In contrary to our results, Zhang et al., reported that the ADC and D values differed significantly among low, intermediate, and high‐aggressive urothelial bladder carcinomas (P < 0.05). However, the f values showed significant difference when compared between low and high‐aggressive or intermediate and high‐aggressive bladder carcinomas (P < 0.05). The best parameter for differentiating high from low/intermediate aggressive urothelial bladder carcinoma was ADC value, with the AUC and accuracy of 0.895 and 85.97%, respectively. Moreover, the f and D values had AUCs of 0.873 and 0.862, respectively. The best differentiating parameter was combination of D and f values, with AUC of 0.931 and 91.82%, accuracy [35].

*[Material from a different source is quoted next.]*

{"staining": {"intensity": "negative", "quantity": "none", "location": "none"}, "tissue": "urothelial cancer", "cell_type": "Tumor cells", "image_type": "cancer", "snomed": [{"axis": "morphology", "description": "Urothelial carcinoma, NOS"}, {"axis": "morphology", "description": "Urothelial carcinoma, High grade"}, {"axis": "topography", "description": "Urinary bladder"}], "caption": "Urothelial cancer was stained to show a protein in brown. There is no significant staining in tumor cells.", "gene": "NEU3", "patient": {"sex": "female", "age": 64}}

Limitations of the current study

There are some limitations of the present study as being a single center study and obtaining the analyzed parameters from single region of interest (ROI) that may not fully reflect the information of the whole tumor. Moreover, we did not use IV contrast, so our research is considered biparametric not multi-parametric study, and the sample size is comparatively small. In addition, MRI examination may be amenable to patient motion or bladder catheter artifacts which were encountered in few cases. Despite these limitations, our results provide important new insight into the emerging role of IVIM-MRI in diagnosis and staging of UB carcinoma.

Conclusions

IVIM MRI and ADC can add more information in evaluation of bladder cancer. They can help in staging and grading of bladder cancer as well as their precious role in follow up and thus combination of such functional sequences should be advocated whenever differentiation between superficial and muscle invasive disease during preoperative workup and post-operative follow up is required. Mass D showed higher accuracy for discrimination between NMIBC From MIBC than Mass ADC. The best cut-off values and performance characteristics of mass D, mass ADC and wall beside mass D were < 0.9, < 1.09 and < 0.97, respectively. Although the current study included quite enough cases, further multicenter studies on larger sample size may be beneficial to confirm our data.